ASSIGNMENT:
Please retype every entry below, keeping it exactly the same.

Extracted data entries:
»»
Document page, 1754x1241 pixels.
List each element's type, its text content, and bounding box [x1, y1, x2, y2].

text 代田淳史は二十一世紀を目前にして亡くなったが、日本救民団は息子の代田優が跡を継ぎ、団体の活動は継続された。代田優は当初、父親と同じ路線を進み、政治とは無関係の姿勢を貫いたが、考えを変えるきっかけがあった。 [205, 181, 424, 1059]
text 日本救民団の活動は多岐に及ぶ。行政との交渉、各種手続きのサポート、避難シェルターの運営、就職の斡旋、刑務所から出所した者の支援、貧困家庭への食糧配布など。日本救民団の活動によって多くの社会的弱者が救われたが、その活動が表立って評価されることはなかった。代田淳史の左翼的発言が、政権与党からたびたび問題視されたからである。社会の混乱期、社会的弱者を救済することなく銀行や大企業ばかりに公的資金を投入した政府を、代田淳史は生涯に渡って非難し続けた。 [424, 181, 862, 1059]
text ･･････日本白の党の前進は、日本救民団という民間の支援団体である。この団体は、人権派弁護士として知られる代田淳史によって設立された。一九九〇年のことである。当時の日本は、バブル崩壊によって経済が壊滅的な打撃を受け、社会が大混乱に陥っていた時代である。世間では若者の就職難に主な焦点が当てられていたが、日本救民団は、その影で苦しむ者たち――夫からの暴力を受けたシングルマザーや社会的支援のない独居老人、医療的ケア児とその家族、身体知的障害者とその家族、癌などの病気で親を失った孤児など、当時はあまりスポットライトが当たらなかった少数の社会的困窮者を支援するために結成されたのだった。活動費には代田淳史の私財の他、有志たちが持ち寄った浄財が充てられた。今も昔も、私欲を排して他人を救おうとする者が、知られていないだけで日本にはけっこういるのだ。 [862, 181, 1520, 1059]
««
RESULT BELOW:
Document page, 1754x1241 pixels.
List each element's type, its text content, and bounding box [x1, y1, x2, y2].

text 代田淳史は二十一世紀を目前にして亡くなったが、日本救民団は息子の代田優が跡を継ぎ、団体の活動は継続された。代田優は当初、父親と同じ路線を進み、政治とは無関係の姿勢を貫いたが、考えを変えるきっかけがあった。 [205, 181, 424, 1059]
text 日本救民団の活動は多岐に及ぶ。行政との交渉、各種手続きのサポート、避難シェルターの運営、就職の斡旋、刑務所から出所した者の支援、貧困家庭への食糧配布など。日本救民団の活動によって多くの社会的弱者が救われたが、その活動が表立って評価されることはなかった。代田淳史の左翼的発言が、政権与党からたびたび問題視されたからである。社会の混乱期、社会的弱者を救済することなく銀行や大企業ばかりに公的資金を投入した政府を、代田淳史は生涯に渡って非難し続けた。 [424, 181, 862, 1059]
text ･･････日本白の党の前進は、日本救民団という民間の支援団体である。この団体は、人権派弁護士として知られる代田淳史によって設立された。一九九〇年のことである。当時の日本は、バブル崩壊によって経済が壊滅的な打撃を受け、社会が大混乱に陥っていた時代である。世間では若者の就職難に主な焦点が当てられていたが、日本救民団は、その影で苦しむ者たち――夫からの暴力を受けたシングルマザーや社会的支援のない独居老人、医療的ケア児とその家族、身体知的障害者とその家族、癌などの病気で親を失った孤児など、当時はあまりスポットライトが当たらなかった少数の社会的困窮者を支援するために結成されたのだった。活動費には代田淳史の私財の他、有志たちが持ち寄った浄財が充てられた。今も昔も、私欲を排して他人を救おうとする者が、知られていないだけで日本にはけっこういるのだ。 [862, 181, 1520, 1059]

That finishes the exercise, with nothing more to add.